## [Task goal]
Reproduce all of the data exactly. Images are not to appear in the reply.

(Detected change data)
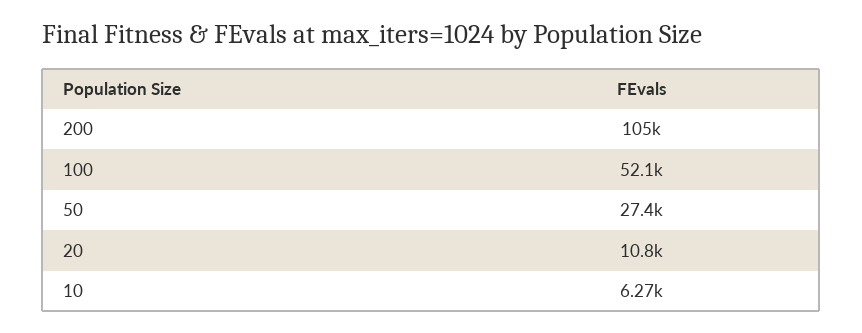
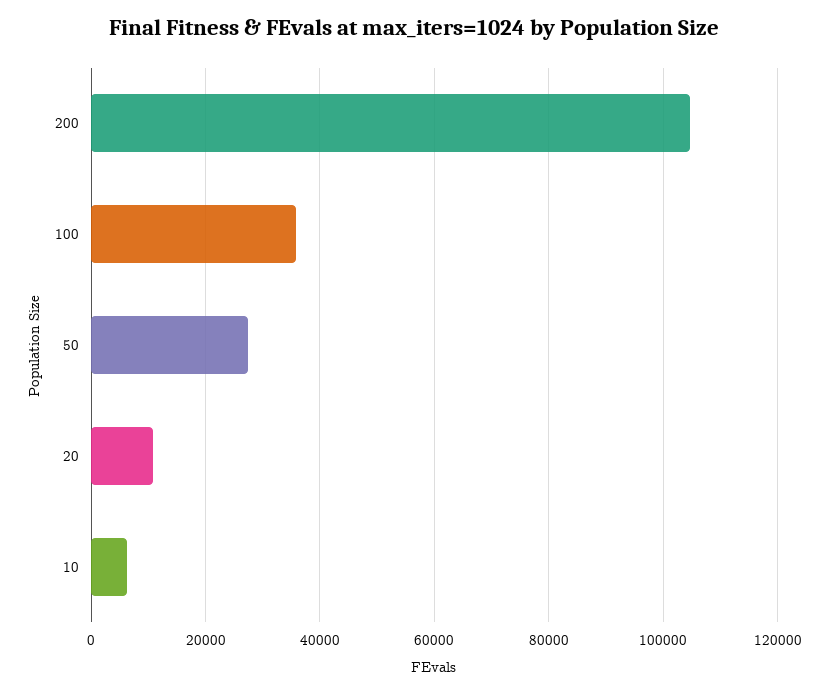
  {
    "200": 105000,
-   "100": 52100,
+   "100": 36000,
    "50": 27400,
    "20": 10800,
    "10": 6270
  }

## [Exercise response]
  {
    "200": 105000,
-   "100": 52100,
+   "100": 36000,
    "50": 27400,
    "20": 10800,
    "10": 6270
  }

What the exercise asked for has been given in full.